Re: fuse: increase readdir() buffer size
From: Jaco Kroon
Date: Sat Mar 29 2025 - 05:00:23 EST
Hi David,
On 2025/03/28 21:40, David Laight wrote:
On Fri, 28 Mar 2025 12:15:47 +0200
Jaco Kroon <jaco@xxxxxxxxx> wrote:
Hi All,
I've not seen feedback on this, please may I get some direction on this?
The only thing I can think of is that the longer loop might affect
scheduling latencies.
I'm assuming you're referring to the fact that it's now possible to
iterate more times through the loop at the very last phase?
The first loop which sets up the size of the folio should only ever
execute once unless there is fairly huge memory pressure and allocations
fails.
The clamping code is unfortunate in my opinion, but it is possible that
we can either get an insane huge count (based on inspection of other
code, intended to be -1) or a zero value.
The upper limit here is arbitrary, but in the usual case I'm expecting a
128KiB buffer to be allocated, which should usually succeed on the first
round.
The call to fuse_read_args_fill may result in marginally longer running
code, along with the clamping code, but due to larger buffers of
dentries being returned this is more than compensated for in terms of
the drastic reduction in user-kernel space context switches by way of
fewer getdents() system calls having to be made to iterate a full readdir().
Other systems may be more resilient, but glusterfs without my dentry
cache patches has a tendency to "forget" dentries under pressure, and
then have to restart getdents() runs via client-server round-trip hoops,
often resulting in system call durations on getdents upwards of 30s at a
time. With this patch, the overall latency comes down drastically, and
the number of these (inferred) restart runs on the server side to find
the right place to continue reading from is also reduced, even without
increasing the dentry cache in the glusterfs code. These two patches in
combination basically in my experience makes glusterfs operate no worse
than NFS on average.
Given the feedback I'll discuss deploying updated kernels including
these patches to our production rather than test environments (one node
at a time, 21 in total) with the team. And then provide feedback from
there. Our rule remains not more than one node at a time for
potentially disruptive changes like these, and preferably no more than
one node a day per environment.
In our test environment this panned out on newest (at time of mailing
this in) kernel, and informal time trials (time find /mount/point, with
180m inodes) was quite positive, and orders of magnitude better than
without (We killed the without after it took about 3x longer than with,
still incomplete).
Kind regards,
Jaco
David
Kind regards,
Jaco
On 2025/03/15 00:16, Jaco Kroon wrote:
This is a follow up to the attempt made a while ago.

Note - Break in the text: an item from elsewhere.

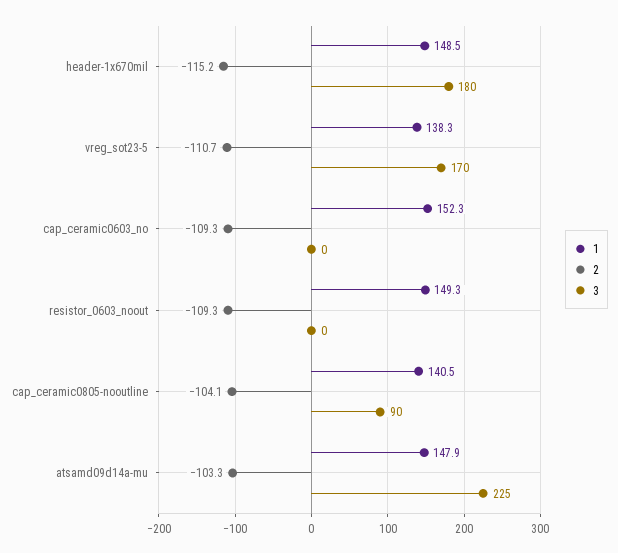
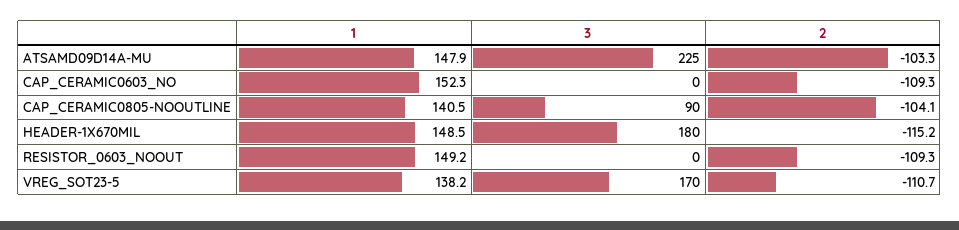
1, vreg_sot23-5: 138.3 -> 138.2
1, resistor_0603_noout: 149.3 -> 149.2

Whist the patch worked, newer kernels have moved from pages to folios,
which gave me the motivation to implement the mechanism based on the
userspace buffer size patch that Miklos supplied.
That patch works as is, but I note there are changes to components
(overlayfs and exportfs) that I've got very little experience with, and
have not tested specifically here. They do look logical. I've marked
Miklos as the Author: here, and added my own Signed-off-by - I hope this
is correct.
The second patch in the series implements the changes to fuse's readdir
in order to utilize the first to enable reading more than one page of
dent structures at a time from userspace, I've included a strace from
before and after this patch in the commit to illustrate the difference.
To get the relevant performance on glusterfs improved (which was
mentioned elsewhere in the thread) changes to glusterfs to increase the
number of cached dentries is also required (these are pushed to github
but not yet merged, because similar to this patch, got stalled before
getting to the "ready for merge" phase even though it's operational).
Please advise if these two patches looks good (I've only done relatively
basic testing now, and it's not running on production systems yet)
Kind regards,
Jaco